Work instructions — Repeat every line of the entries below with no changes, and leave the pictures out of your answer.

Plain-text sources of documents:
********

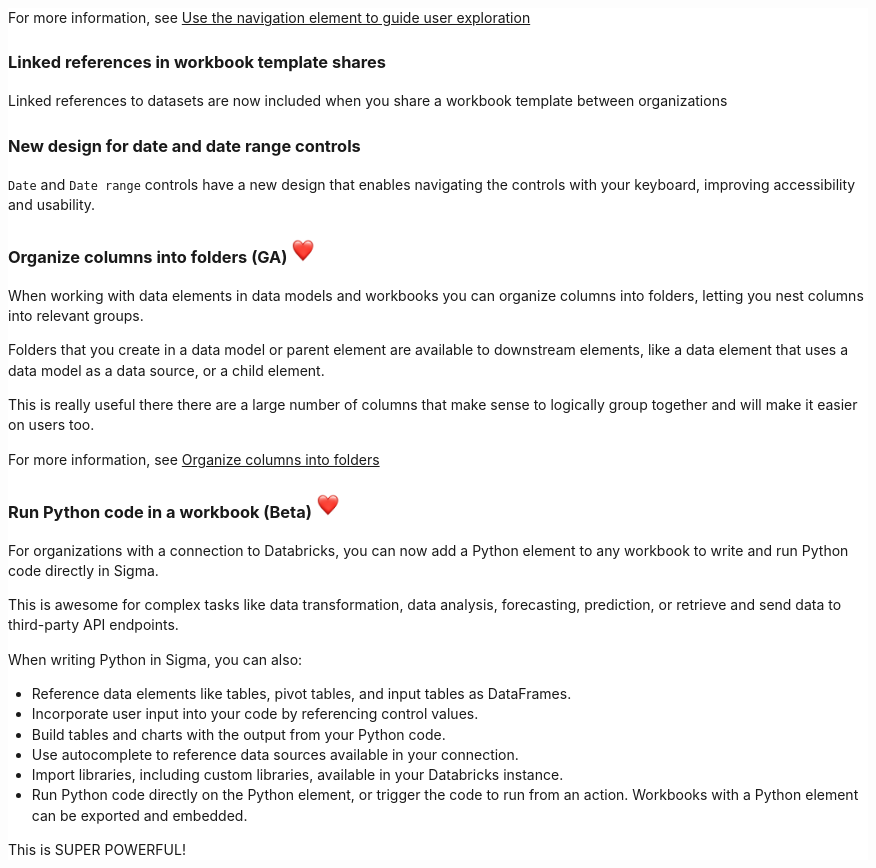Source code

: For more information, see [Use the navigation element to guide user exploration](https://help.sigmacomputing.com/docs/use-the-navigation-element-to-guide-user-exploration#/)

### Linked references in workbook template shares
Linked references to datasets are now included when you share a workbook template between organizations

### New design for date and date range controls
`Date` and `Date range` controls have a new design that enables navigating the controls with your keyboard, improving accessibility and usability.

### Organize columns into folders (GA) <img src="assets/heart_icon.png" width="25"/>
When working with data elements in data models and workbooks you can organize columns into folders, letting you nest columns into relevant groups. 

Folders that you create in a data model or parent element are available to downstream elements, like a data element that uses a data model as a data source, or a child element.

This is really useful there there are a large number of columns that make sense to logically group together and will make it easier on users too.

For more information, see [Organize columns into folders](https://help.sigmacomputing.com/docs/organize-columns-into-folders)

### Run Python code in a workbook (Beta) <img src="assets/heart_icon.png" width="25"/>
For organizations with a connection to Databricks, you can now add a Python element to any workbook to write and run Python code directly in Sigma. 

This is awesome for complex tasks like data transformation, data analysis, forecasting, prediction, or retrieve and send data to third-party API endpoints. 

When writing Python in Sigma, you can also:
- Reference data elements like tables, pivot tables, and input tables as DataFrames.
- Incorporate user input into your code by referencing control values.
- Build tables and charts with the output from your Python code.
- Use autocomplete to reference data sources available in your connection.
- Import libraries, including custom libraries, available in your Databricks instance.
- Run Python code directly on the Python element, or trigger the code to run from an action. Workbooks with a Python element can be exported and embedded. 

This is SUPER POWERFUL!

********

Written solution —
Source code

: For more information, see [Use the navigation element to guide user exploration](https://help.sigmacomputing.com/docs/use-the-navigation-element-to-guide-user-exploration#/)

### Linked references in workbook template shares
Linked references to datasets are now included when you share a workbook template between organizations

### New design for date and date range controls
`Date` and `Date range` controls have a new design that enables navigating the controls with your keyboard, improving accessibility and usability.

### Organize columns into folders (GA) <img src="assets/heart_icon.png" width="25"/>
When working with data elements in data models and workbooks you can organize columns into folders, letting you nest columns into relevant groups. 

Folders that you create in a data model or parent element are available to downstream elements, like a data element that uses a data model as a data source, or a child element.

This is really useful there there are a large number of columns that make sense to logically group together and will make it easier on users too.

For more information, see [Organize columns into folders](https://help.sigmacomputing.com/docs/organize-columns-into-folders)

### Run Python code in a workbook (Beta) <img src="assets/heart_icon.png" width="25"/>
For organizations with a connection to Databricks, you can now add a Python element to any workbook to write and run Python code directly in Sigma. 

This is awesome for complex tasks like data transformation, data analysis, forecasting, prediction, or retrieve and send data to third-party API endpoints. 

When writing Python in Sigma, you can also:
- Reference data elements like tables, pivot tables, and input tables as DataFrames.
- Incorporate user input into your code by referencing control values.
- Build tables and charts with the output from your Python code.
- Use autocomplete to reference data sources available in your connection.
- Import libraries, including custom libraries, available in your Databricks instance.
- Run Python code directly on the Python element, or trigger the code to run from an action. Workbooks with a Python element can be exported and embedded. 

This is SUPER POWERFUL!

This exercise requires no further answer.